Residence Life is considering changing to a lottery-based system for the housing selection process
By Katie Schleiss
The Housing and Quality of Life Committee is considering changing the way housing is assigned, moving from a point-based system to a lottery.
Although no changes have yet been implemented, the Department of Residential Life is very likely to begin the change in coming months.
The aim is to simplify and streamline the assignment process and to make it more user friendly, said Mike Walsh, Director of Residence Life.
If approved by the Office of Residence Life, the change could take place in late February or early March, before spring break, he added.
Walsh said the current system, in which a student accrues points based on credit hours, the number of semesters of on-campus living and a return to the same dorm, receives a large number of complaints.
The Office of Residence Life is surveying Resident Assistants, hall council members and students about their feelings about the proposed change.
Walsh acknowledged the responses are likely to be mixed. "With any new system, there will always be complaints to change."
Junior Sara Reynolds has lived in the dorms for three years and said that she was able to get a room with a bathroom last year because of all of the points she had built up through the point-based system. Because she was ahead in her credits, she had a better shot at getting a competitive room.
"I like the point-based system better. The point-based system is more rewarding and I feel sorry for everybody else who will be applying to live in the dorms next year," Reynolds said.
These points determine the rank of the students, with students with higher ranking choosing their rooms before students with a lower rank. This also allows upperclassmen to be able to choose their own rooms, while freshmen are assigned their rooms.
The new system that is being considered is an all campus-lottery system that will be determined through all the buildings, not just by the individual buildings. There will be one housing selection night, instead of a separate housing selection night for each individual dorm.

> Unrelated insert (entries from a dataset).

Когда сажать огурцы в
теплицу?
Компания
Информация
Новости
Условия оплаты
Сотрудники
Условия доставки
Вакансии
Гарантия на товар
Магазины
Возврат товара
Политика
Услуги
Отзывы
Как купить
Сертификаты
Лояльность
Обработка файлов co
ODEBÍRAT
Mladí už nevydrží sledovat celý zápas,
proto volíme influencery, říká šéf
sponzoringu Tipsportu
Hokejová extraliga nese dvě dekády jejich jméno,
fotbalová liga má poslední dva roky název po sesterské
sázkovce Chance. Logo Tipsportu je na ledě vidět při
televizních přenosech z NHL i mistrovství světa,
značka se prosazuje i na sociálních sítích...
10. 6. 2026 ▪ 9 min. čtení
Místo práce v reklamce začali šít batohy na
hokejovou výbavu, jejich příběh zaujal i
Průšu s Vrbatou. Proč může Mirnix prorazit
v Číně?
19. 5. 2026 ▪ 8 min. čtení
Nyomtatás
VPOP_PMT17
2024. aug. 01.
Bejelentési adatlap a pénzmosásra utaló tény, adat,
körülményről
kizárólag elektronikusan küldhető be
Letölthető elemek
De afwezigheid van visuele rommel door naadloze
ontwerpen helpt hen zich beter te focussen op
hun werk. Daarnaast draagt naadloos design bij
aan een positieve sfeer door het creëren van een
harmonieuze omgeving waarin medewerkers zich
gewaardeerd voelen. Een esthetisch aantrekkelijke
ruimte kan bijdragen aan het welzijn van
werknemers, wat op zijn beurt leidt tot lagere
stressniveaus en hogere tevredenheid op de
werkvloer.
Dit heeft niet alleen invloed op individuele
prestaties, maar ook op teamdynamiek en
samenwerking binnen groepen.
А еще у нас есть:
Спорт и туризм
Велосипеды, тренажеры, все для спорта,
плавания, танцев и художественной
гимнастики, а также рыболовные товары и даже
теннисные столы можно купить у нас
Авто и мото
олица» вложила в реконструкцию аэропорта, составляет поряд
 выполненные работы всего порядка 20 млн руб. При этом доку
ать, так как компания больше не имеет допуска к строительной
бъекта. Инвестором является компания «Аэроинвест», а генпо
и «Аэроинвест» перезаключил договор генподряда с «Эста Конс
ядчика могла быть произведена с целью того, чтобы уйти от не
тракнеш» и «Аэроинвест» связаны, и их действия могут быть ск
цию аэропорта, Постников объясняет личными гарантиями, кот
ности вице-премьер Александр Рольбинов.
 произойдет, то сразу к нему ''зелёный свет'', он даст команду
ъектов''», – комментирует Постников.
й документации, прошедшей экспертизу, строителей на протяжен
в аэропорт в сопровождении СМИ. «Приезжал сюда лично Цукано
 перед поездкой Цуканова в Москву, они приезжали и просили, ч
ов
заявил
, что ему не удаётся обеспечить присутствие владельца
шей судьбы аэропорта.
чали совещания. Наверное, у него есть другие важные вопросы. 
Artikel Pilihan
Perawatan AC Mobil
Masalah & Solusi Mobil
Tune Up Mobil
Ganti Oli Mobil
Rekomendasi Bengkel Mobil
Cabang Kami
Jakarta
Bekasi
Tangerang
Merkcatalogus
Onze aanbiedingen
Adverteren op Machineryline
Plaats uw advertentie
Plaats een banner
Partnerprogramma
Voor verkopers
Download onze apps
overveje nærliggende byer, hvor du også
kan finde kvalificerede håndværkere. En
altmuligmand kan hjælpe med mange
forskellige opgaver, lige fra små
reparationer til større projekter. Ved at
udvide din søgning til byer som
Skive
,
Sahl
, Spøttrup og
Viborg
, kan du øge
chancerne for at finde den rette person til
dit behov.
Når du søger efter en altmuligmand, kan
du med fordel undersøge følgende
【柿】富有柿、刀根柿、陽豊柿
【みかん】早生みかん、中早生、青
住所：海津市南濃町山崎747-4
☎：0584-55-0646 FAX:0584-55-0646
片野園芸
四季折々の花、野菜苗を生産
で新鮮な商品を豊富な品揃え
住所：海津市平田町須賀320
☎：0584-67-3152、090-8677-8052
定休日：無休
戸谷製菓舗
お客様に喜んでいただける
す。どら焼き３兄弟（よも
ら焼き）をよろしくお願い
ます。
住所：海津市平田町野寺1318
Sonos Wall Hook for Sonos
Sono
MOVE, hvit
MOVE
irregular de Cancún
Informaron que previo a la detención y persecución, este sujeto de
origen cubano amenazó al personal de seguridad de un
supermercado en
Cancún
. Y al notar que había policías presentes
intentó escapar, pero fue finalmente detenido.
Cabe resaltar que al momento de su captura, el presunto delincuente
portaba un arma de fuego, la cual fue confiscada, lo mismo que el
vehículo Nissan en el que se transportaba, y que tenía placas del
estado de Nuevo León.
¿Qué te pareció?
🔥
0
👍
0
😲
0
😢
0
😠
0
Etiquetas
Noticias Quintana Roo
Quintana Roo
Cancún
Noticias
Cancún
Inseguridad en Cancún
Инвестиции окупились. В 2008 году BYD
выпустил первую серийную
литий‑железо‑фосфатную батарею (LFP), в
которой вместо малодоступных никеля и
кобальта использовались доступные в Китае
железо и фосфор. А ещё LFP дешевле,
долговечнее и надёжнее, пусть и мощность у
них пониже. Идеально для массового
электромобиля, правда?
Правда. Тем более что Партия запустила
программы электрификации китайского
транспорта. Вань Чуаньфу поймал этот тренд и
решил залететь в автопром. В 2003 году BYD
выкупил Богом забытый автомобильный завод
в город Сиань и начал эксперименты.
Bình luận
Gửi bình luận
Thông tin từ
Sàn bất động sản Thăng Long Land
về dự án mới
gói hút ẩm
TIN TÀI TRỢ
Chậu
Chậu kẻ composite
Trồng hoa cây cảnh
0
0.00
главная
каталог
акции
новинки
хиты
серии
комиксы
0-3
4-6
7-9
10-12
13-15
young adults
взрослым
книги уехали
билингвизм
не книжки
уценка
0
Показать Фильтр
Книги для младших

Junior Tabitha Garcia, Mehling Hall RA, said that the original process of assigning rooms in Mehling Hall under the point-based system typically takes an hour and goes smoothly. Garcia believes that this probably will not affect freshmen so much because they are always randomly assigned. She predicts that the transition between the systems will go more smoothly for them as they select rooms for next year having never worked through the point-based system.
"People with a smaller amount of credits will look at this as a good thing because it will even out the playing field, while people who have worked hard to build up credits will be bummed out," Garcia said. "People who had their hearts set on certain rooms may be disappointed."
Under the new system being proposed, seniors will still have more standing over the lowerclassmen because they will have the best numbers. These numbers determine the order in which one can pick housing. Students who have lived on campus for more than six semesters, usually including seniors, will be given more standing.
Students without seniority will be randomly assigned numbers. Just as a certain number of spots will be reserved for students who have lived on campus for more than six semesters, certain number of spots will be reserved for students who have lived on campus for more than four semesters. Although freshmen will have the lowest numbers, they will still be guaranteed housing.
"There will be two new halls finished by July, Fields and Schoenfeldt," Walsh said. "With these two new halls, anybody who wants housing will get it, unlike in the past when there was a housing crunch."
This new system will allow students to move between halls more easily. This system also allows students who do not live on campus to be able to move onto campus with fewer complications.
"This new plan was created to make the housing process easier for students," Walsh said.
The Office will know if they will implement the plan by the end of November or early December. The housing process begins in January, when the students are encouraged to begin applying.